> **TO DO**
Put each line of the records below into a Markdown table with the columns "No." and "Line", numbering the rows in order. Skip blank lines, and leave the pictures out.

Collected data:
● ● ●

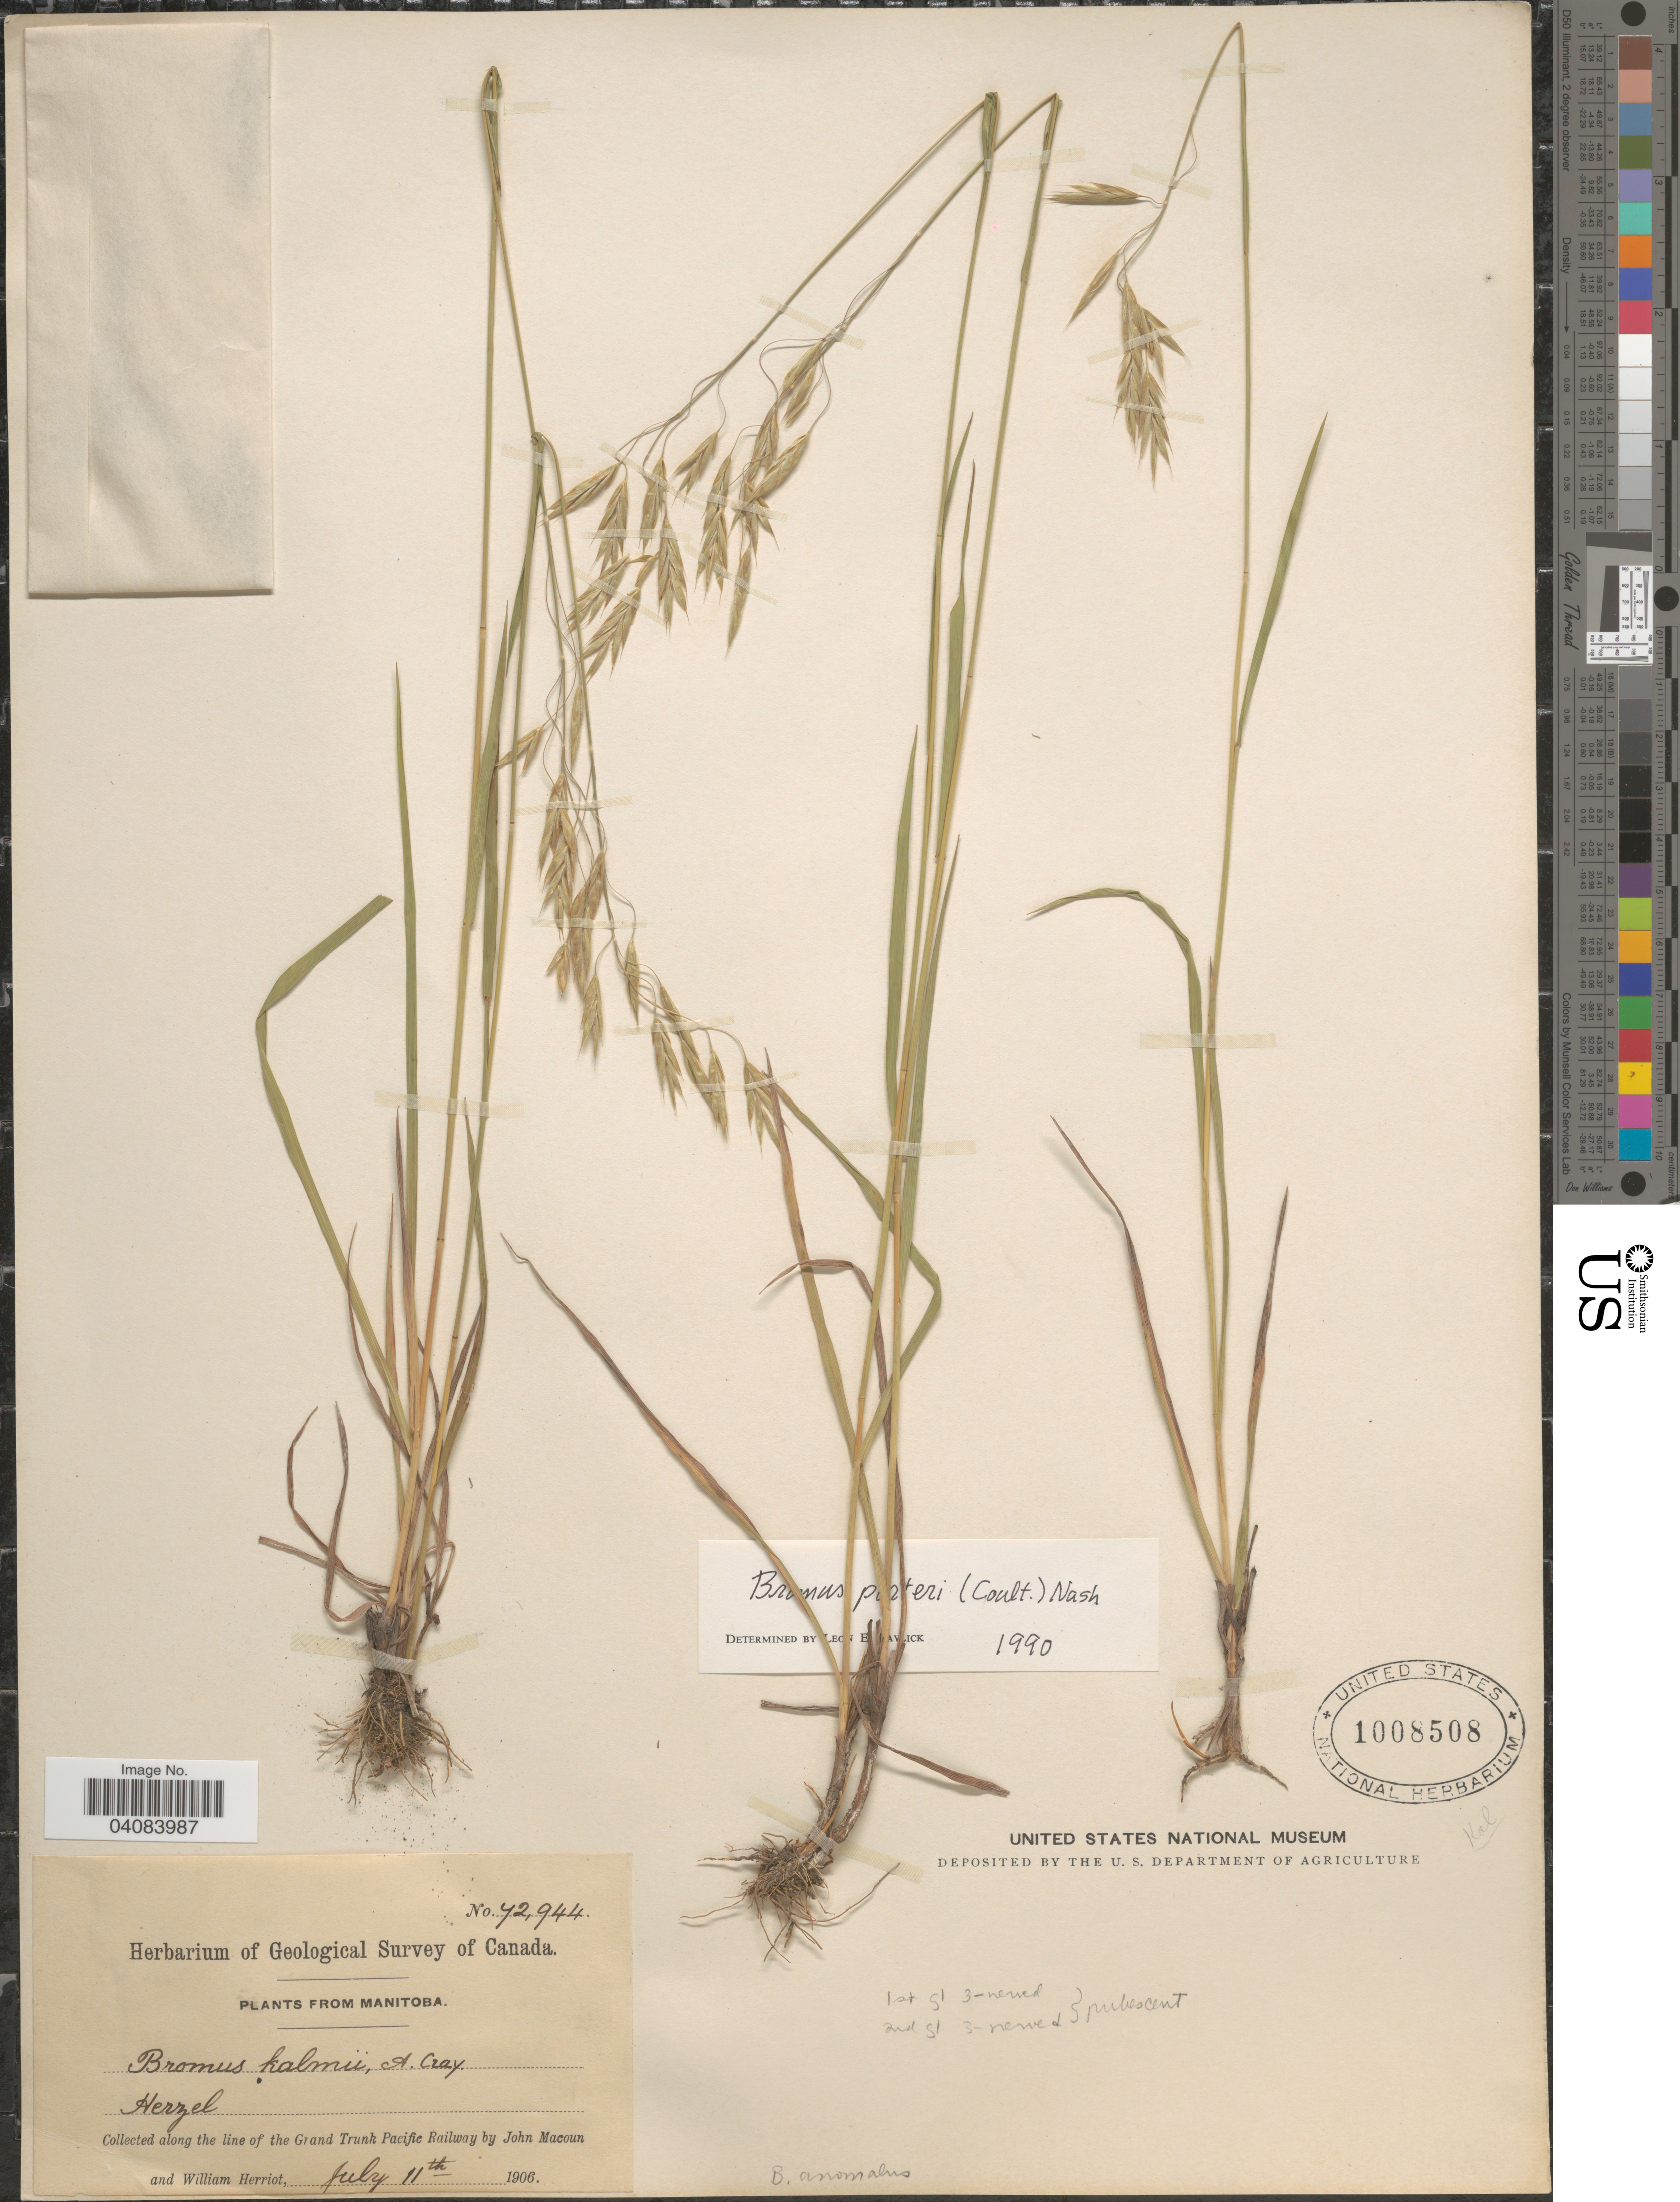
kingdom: Plantae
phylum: Tracheophyta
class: Liliopsida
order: Poales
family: Poaceae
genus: Bromus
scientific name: Bromus porteri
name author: (J.M. Coult.) Nash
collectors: J. Macoun & W. Herriot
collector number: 72944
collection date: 1906-07-11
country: Canada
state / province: Manitoba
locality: Herbarium of Geological Survey of Canada. Herzel. Along the line of the Grand Trunk Pacific Railway.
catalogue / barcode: US 1008508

● ● ●

> **SOLUTION BELOW**
| No. | Line |
|---|---|
| 1 | kingdom: Plantae |
| 2 | phylum: Tracheophyta |
| 3 | class: Liliopsida |
| 4 | order: Poales |
| 5 | family: Poaceae |
| 6 | genus: Bromus |
| 7 | scientific name: Bromus porteri |
| 8 | name author: (J.M. Coult.) Nash |
| 9 | collectors: J. Macoun & W. Herriot |
| 10 | collector number: 72944 |
| 11 | collection date: 1906-07-11 |
| 12 | country: Canada |
| 13 | state / province: Manitoba |
| 14 | locality: Herbarium of Geological Survey of Canada. Herzel. Along the line of the Grand Trunk Pacific Railway. |
| 15 | catalogue / barcode: US 1008508 |